Sheets also said the lead tests are conducted in New Jersey at about $25 per wipe, a cost he said is not prohibitive. He provided a graph for the committee members showing that as legislative acts for lead poisoning prevention are passed, the average blood lead level in children goes down.
“You have an opportunity here, and now, to add to that timeline,” he said. “More importantly, you have an opportunity to take a step toward making sure that kids like Norma can explore their world without danger of being poisoned by lead paint.”
However, Sheets proposed an amendment to the bill, which would remove wording about lead recertification, something he felt was not in line with the best practices.
“It’s really hard to say that a home is completely free of lead,” he said. “It takes a ton of testing and it’s potentially misleading.”
Gene Eckel spoke in opposition to the bill on behalf of the Nebraska Association of Commercial Property Owners and the Apartment Association of Nebraska.
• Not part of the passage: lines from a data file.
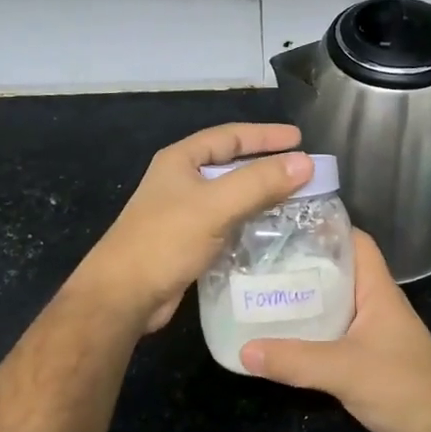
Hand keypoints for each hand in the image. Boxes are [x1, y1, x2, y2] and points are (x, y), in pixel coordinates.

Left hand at [73, 122, 312, 333]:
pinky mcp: (188, 243)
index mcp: (181, 161)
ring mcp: (183, 214)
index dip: (266, 136)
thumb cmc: (165, 241)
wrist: (124, 295)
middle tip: (304, 171)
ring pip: (231, 197)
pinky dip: (250, 223)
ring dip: (261, 197)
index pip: (230, 136)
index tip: (300, 139)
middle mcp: (181, 182)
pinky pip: (227, 224)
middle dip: (267, 166)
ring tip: (297, 201)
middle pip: (231, 165)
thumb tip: (306, 163)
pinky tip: (272, 232)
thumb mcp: (215, 206)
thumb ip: (259, 182)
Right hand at [241, 231, 430, 431]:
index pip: (355, 242)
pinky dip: (309, 334)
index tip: (285, 226)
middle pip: (337, 272)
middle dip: (302, 266)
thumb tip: (243, 349)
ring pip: (333, 306)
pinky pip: (332, 337)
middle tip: (258, 262)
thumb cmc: (403, 387)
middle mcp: (375, 305)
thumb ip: (295, 359)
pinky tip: (281, 339)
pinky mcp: (367, 360)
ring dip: (303, 302)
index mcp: (378, 291)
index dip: (325, 229)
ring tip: (260, 295)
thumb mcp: (344, 369)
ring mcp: (373, 333)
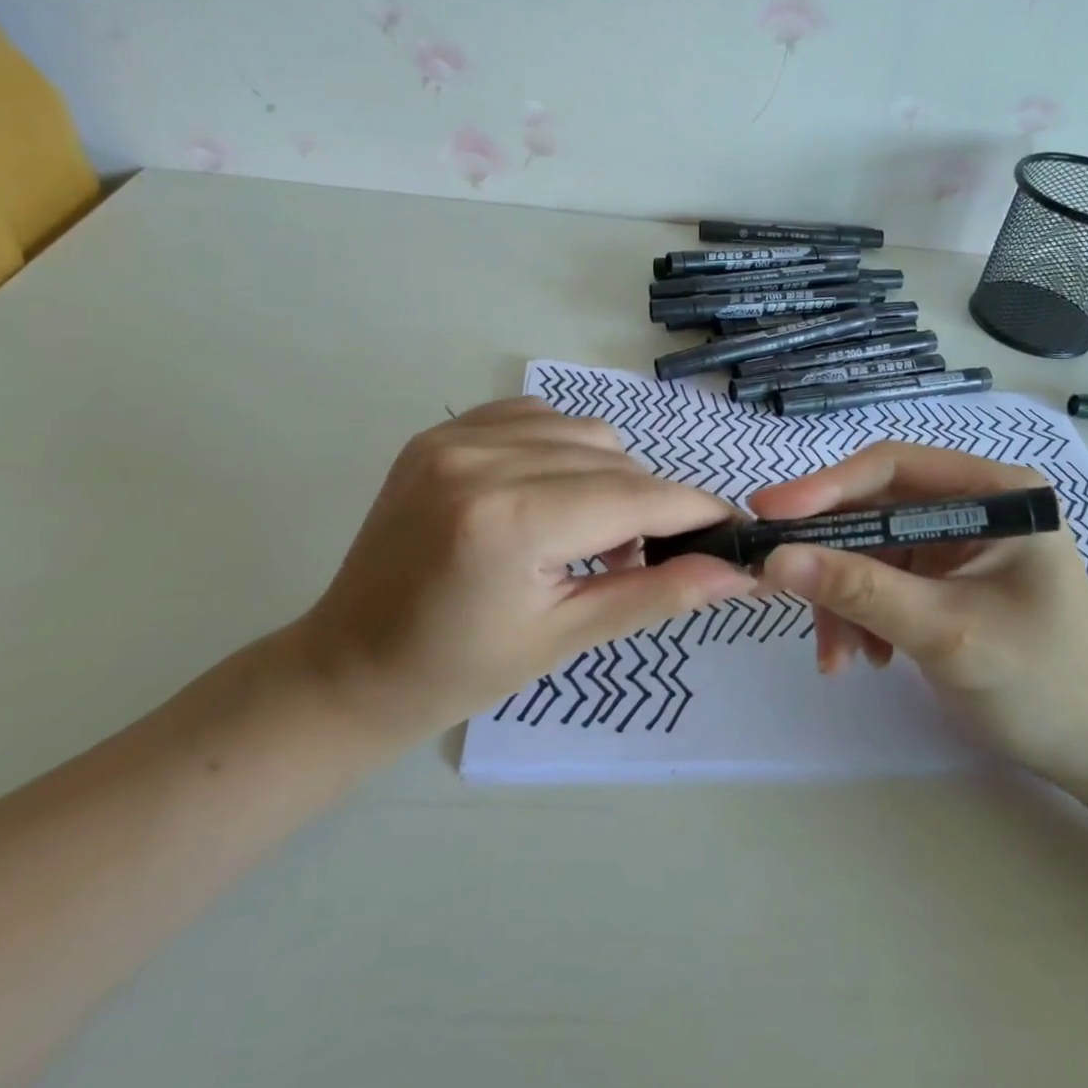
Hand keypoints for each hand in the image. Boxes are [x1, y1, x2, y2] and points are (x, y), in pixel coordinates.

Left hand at [294, 398, 755, 739]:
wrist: (351, 665)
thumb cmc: (459, 670)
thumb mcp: (566, 637)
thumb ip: (657, 593)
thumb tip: (736, 573)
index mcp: (509, 522)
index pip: (633, 498)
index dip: (692, 510)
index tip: (730, 526)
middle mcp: (482, 460)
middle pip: (614, 461)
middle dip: (650, 505)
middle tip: (641, 556)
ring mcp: (455, 437)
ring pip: (584, 432)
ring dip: (610, 475)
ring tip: (589, 530)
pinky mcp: (442, 431)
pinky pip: (538, 417)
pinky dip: (565, 449)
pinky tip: (552, 494)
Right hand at [752, 442, 1087, 792]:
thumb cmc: (1042, 685)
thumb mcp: (946, 632)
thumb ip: (860, 591)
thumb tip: (776, 559)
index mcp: (995, 492)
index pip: (893, 467)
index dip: (825, 487)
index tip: (769, 516)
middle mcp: (973, 506)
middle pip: (874, 510)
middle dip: (831, 559)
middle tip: (776, 587)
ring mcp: (956, 544)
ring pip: (868, 550)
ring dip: (842, 600)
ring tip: (839, 656)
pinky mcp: (943, 580)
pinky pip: (879, 582)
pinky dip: (860, 616)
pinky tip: (866, 658)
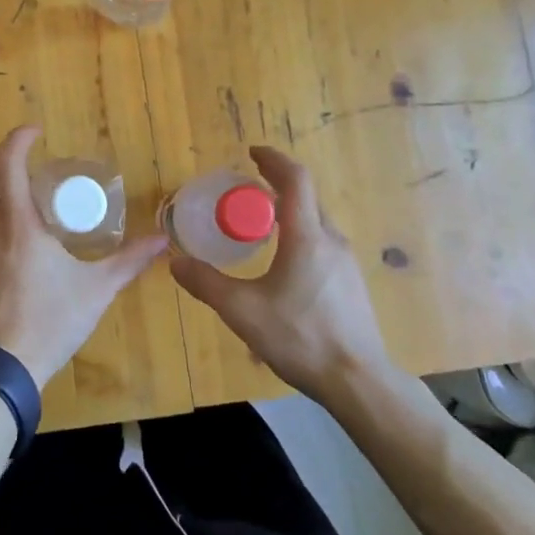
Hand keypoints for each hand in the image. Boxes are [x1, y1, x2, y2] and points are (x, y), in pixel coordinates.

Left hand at [0, 126, 167, 388]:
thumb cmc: (49, 322)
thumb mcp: (96, 291)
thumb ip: (129, 262)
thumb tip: (162, 240)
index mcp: (19, 226)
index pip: (7, 166)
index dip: (16, 140)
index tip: (35, 131)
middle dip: (2, 157)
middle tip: (27, 154)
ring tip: (26, 195)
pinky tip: (16, 242)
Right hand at [169, 146, 393, 404]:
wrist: (358, 381)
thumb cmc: (300, 337)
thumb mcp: (242, 311)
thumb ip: (207, 284)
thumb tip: (175, 262)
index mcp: (306, 236)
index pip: (295, 179)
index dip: (273, 160)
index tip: (252, 153)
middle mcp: (331, 240)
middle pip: (305, 198)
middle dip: (276, 185)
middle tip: (245, 190)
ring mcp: (346, 263)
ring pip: (315, 222)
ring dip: (289, 211)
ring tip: (260, 224)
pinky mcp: (351, 283)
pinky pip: (322, 243)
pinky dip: (299, 235)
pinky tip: (282, 263)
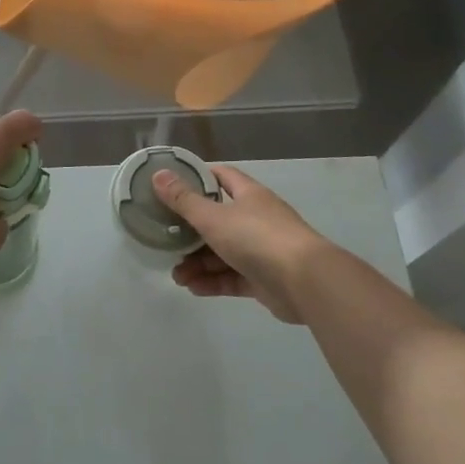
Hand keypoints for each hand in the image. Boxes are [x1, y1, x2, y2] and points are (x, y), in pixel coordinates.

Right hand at [150, 165, 332, 323]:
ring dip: (198, 263)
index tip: (172, 184)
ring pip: (222, 253)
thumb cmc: (257, 238)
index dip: (197, 178)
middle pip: (217, 220)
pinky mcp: (264, 279)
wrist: (305, 283)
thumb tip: (158, 175)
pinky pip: (232, 277)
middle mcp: (256, 219)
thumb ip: (183, 200)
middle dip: (190, 233)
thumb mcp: (213, 217)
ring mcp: (262, 250)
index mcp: (248, 195)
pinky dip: (213, 282)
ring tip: (177, 276)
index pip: (221, 177)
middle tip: (167, 241)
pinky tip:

He said previous lead tests have shown false negatives, and that the EPA has said that no lead test kits to date have met its performance criteria.
The bill was also opposed by John Chaplain, president of the Metro Omaha Property Owners Association. He said he disagreed with the wording of the bill and believed it could cause a monopoly both with the testers and with the property owners who could afford it.
“I think the issue is already taken care of,” Chaplain said. “If the tenant wishes to have an inspection and to find out about the level of severity in the home, they may do so.”
Chaplain said he sees unintended consequences with the bill, and as he reads it, a tenant would be required to test for lead every time they rent a property, something Wayne said he would be willing to clarify. Like Sheets, he said he found issue with the wording of making a property “lead-free.”
“Homes that were built before ‘78 can probably be expected to have some lead-based paint hazard in them,” he said. “Now, that doesn’t mean that it’s dangerous or doesn’t mean that it’s not encapsulated or taken care of in some way, but I don’t know how you’d get a lead-free certification under the wording of the statute.”